DEINE AUFGABE
Woran fehlt es laut dem Quelltext, um die bestehenden rechtlichen Regelungen durchzusetzen?

QUELLTEXT
= = = = = = =
In seinem Eingangsstatement wies Gerald Spindler darauf hin, dass die Fragestellung impliziere, dass man eine nicht überwachte Gesellschaft sichern könne. Hierfür sei es jedoch schon längst zu spät. Internetnutzer seien bereits vernetzt. Die Überwachung finde im wesentlichen durch private Unternehmen statt. Die Datenschutzgrundverordnung der Europäischen Union allein könne hier nicht ausreichen. Es fehle schlicht am nötigen Personal, um die bestehenden rechtlichen Regelungen durchzusetzen. Ergänzend könne man auf privatrechtliche Lösungen und die Arbeit von Nichtregierungsorganisationen setzen.
= = = = = = =
DIE DATEN

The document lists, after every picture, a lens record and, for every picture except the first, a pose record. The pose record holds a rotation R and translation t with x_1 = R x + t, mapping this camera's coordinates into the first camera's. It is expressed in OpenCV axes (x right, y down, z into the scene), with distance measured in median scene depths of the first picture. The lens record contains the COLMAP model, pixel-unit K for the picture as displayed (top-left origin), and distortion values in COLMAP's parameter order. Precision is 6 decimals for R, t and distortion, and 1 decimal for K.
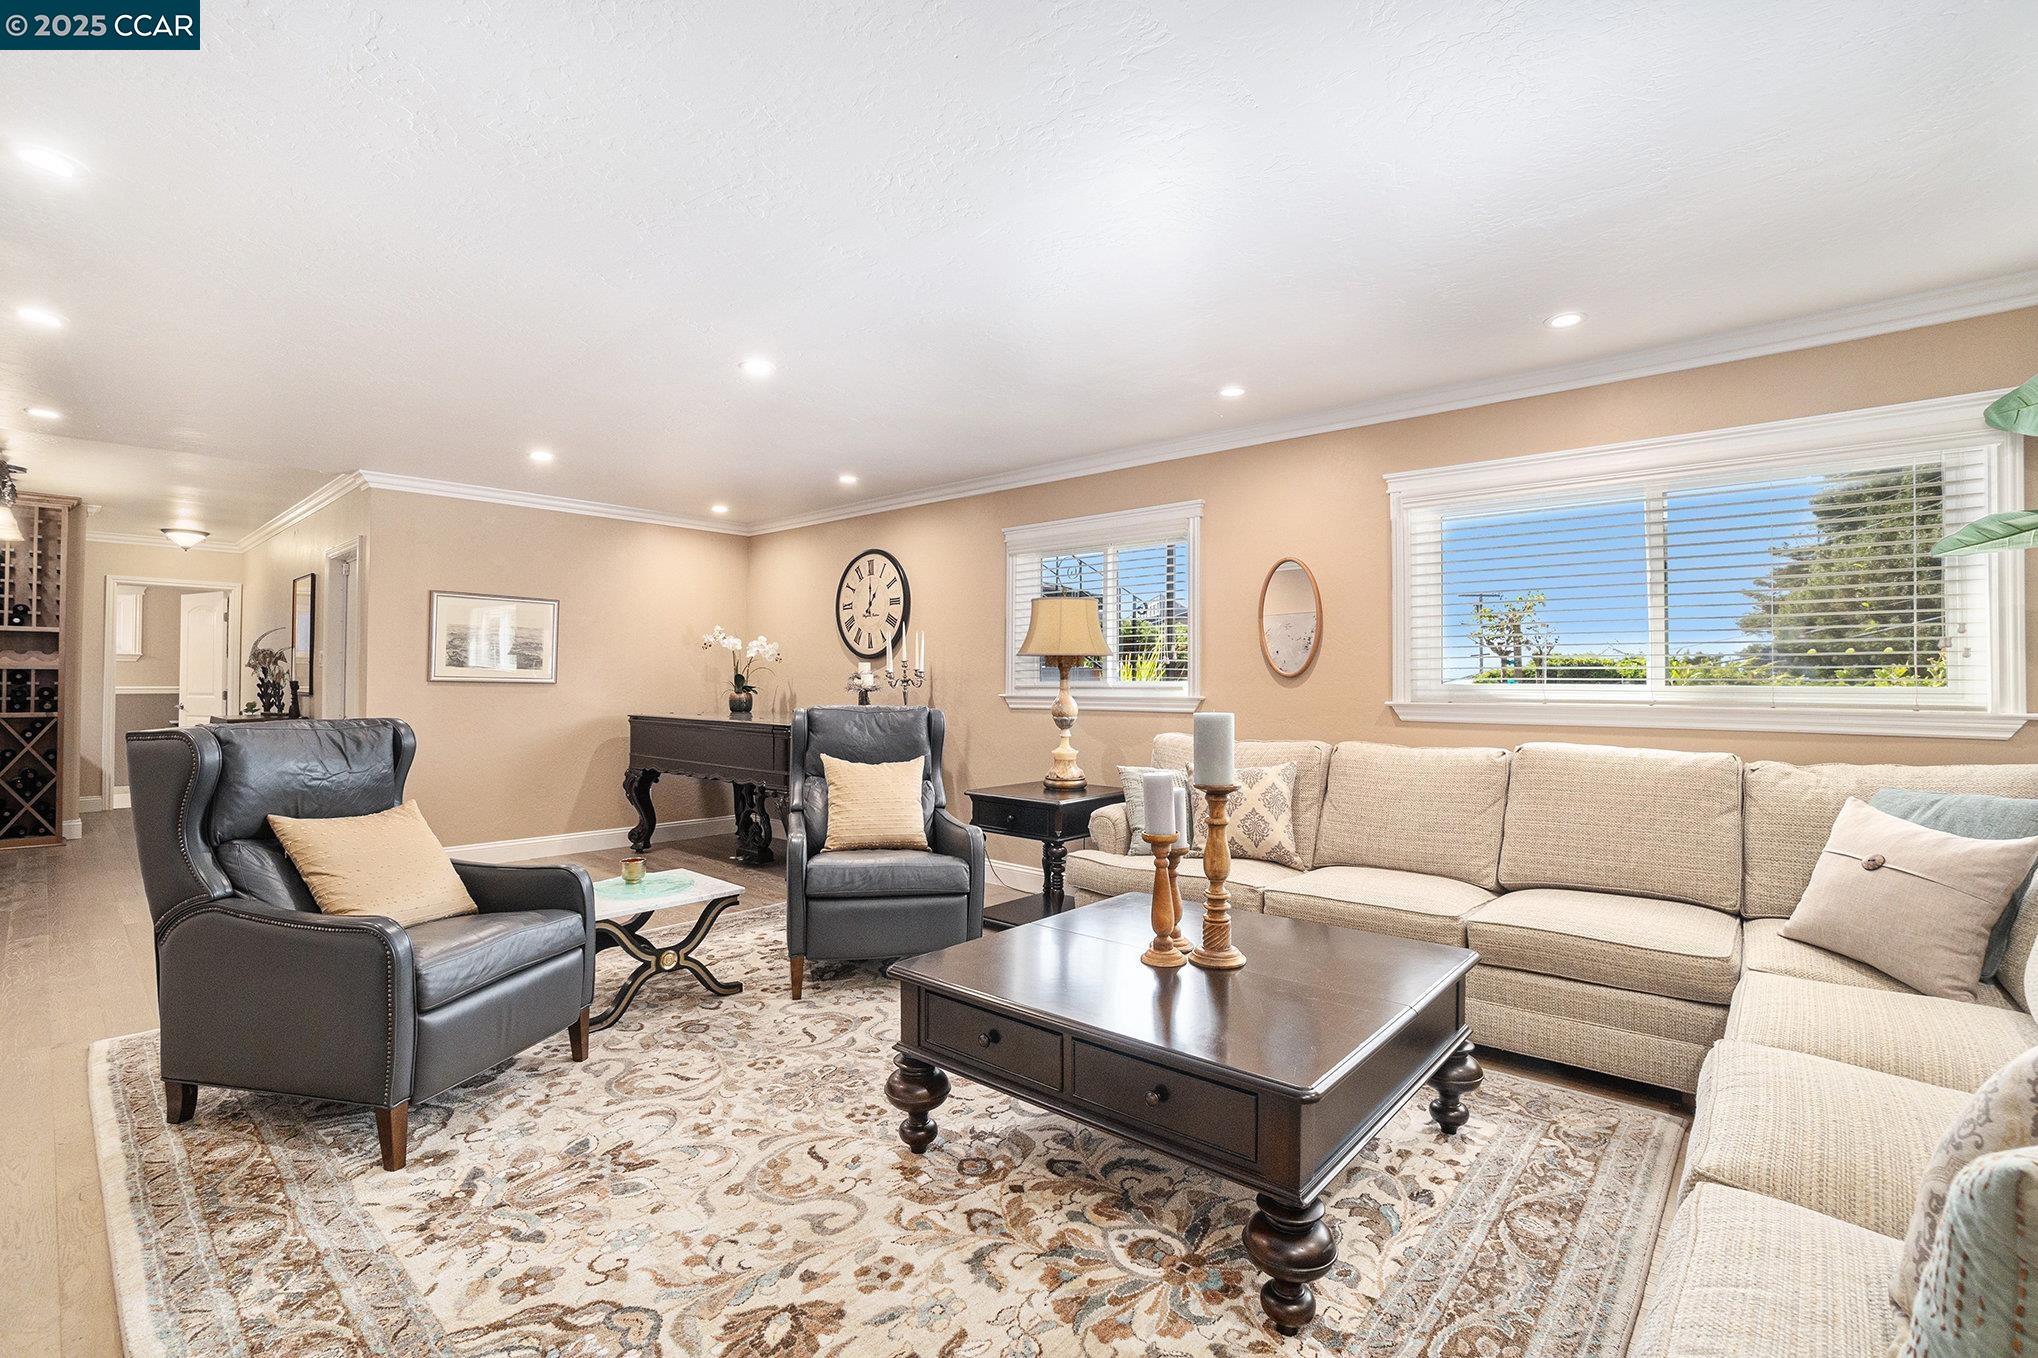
lens RADIAL K [[910.1, 0, 1024.9], [0, 910.1, 682.2], [0, 0, 1]] dist [-0.035679, 0.000259]
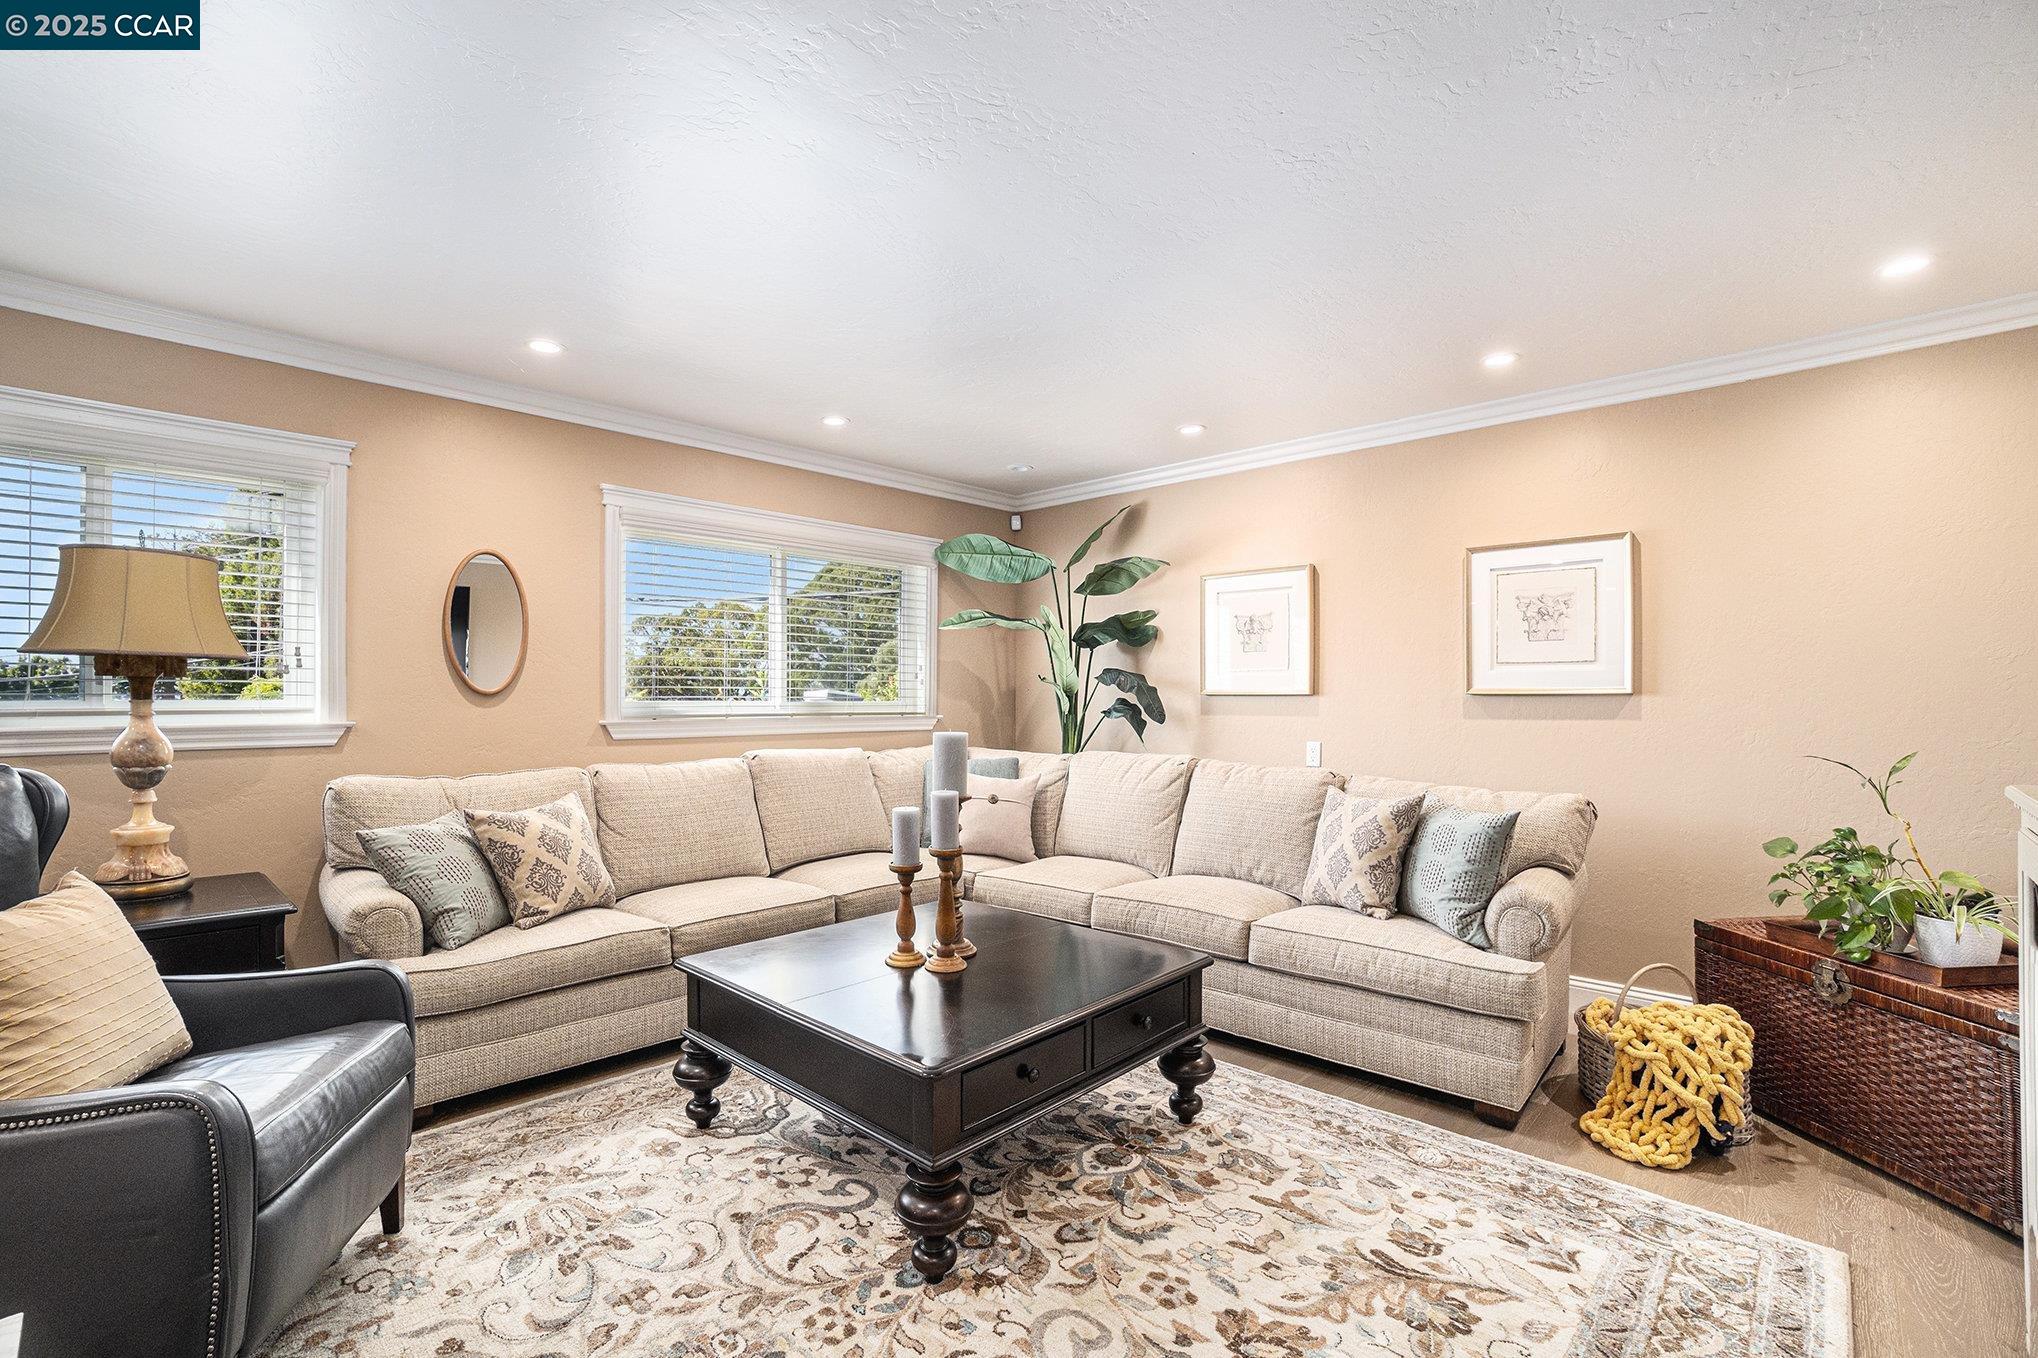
lens RADIAL K [[910.1, 0, 1024.9], [0, 910.1, 682.2], [0, 0, 1]] dist [-0.035679, 0.000259]
pose [[0.033399, 0.011439, 0.999377, -1.019426], [-0.000638, 0.999935, -0.011425, -0.016351], [-0.999442, -0.000256, 0.033405, 0.967312]]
= = = = = = =
DIE GELÖSTE AUFGABE
Es fehlt am nötigen Personal.